As for Japan's Masahiro Tanaka, we have known for some time the Yankees want him badly. From the initial plan this winter, Tanaka joined Robinson Cano, Brian McCann and Carlos Beltran atop the Yankees' wish list. The Yankees would love to make it 3-for-4, with Jacoby Ellsbury pinch hitting for Cano.
Tanaka wants to play in the United States in 2014, while his team, the Rakuten Golden Eagles, is undecided about making him available.
The Yankees aren't undecided on him. While the $189 million payroll threshold is out the window unless Alex Rodriguez remains suspended -- and even then, they might not make it -- the Yankees will go all out for Tanaka, feeling he is exactly what they need: a high-end, young starter to bring buzz to the Bronx.
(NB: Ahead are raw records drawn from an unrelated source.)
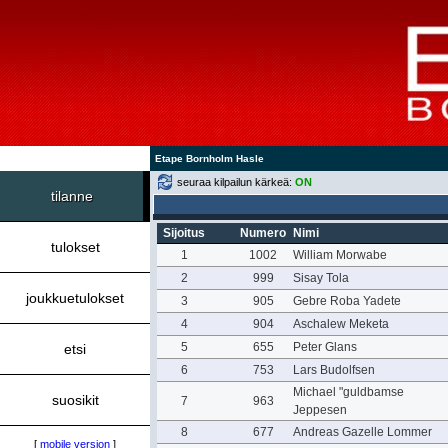
Etape Bornholm Hasle
seuraa kilpailun kärkeä:
ON
tilanne
Sijoitus
Numero
Nimi
tulokset
1
1002
William Morwabe
2
999
Sisay Tola
joukkuetulokset
3
905
Gebre Roba Yadete
4
904
Aschalew Meketa
5
655
Peter Glans
etsi
6
753
Lars Budolfsen
Michael "guldbamse
suosikit
7
963
Jeppesen
8
677
Andreas Gazelle Lommer
[
mobile version
]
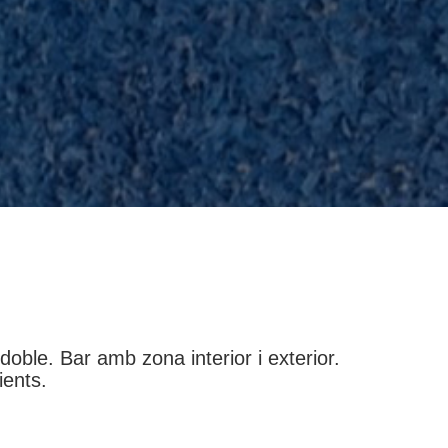
ble. Bar amb zona interior i exterior.
ients.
There is a feeling among some that the Yankees are destined for more free Octobers. The signing of players in their late 30s, like Tuesday's deal for Brian Roberts and picking up reliever Matt Thornton, are just Band-Aids.
That might end up being true, but Tanaka might be the guy who changes everything. Despite his undefeated season, however, no one knows if he is the next Yu Darvish or Kei Igawa.
The Yankees have to take that chance and then hope their high-end, high-level pitching fortunes change quickly. Michael Pineda turns 25 next month, while Manny Banuelos is just 22.
Pineda is returning from a serious shoulder injury, while Banuelos has a Tommy John scar on his left elbow. They might end up being nothing, but if they are something -- let's say No. 3 or 4 starters -- and Tanaka becomes an ace, then a year from now the Yankees' rotation could be:
2. CC Sabathia
3. Ivan Nova
They would have depth with David Phelps, Adam Warren and Vidal Nuno. Suddenly, the future would look a lot different.
Of course, there are a lot of "candies and nuts" in that scenario, but the Yankees have one big move left in them this offseason -- and it is Tanaka.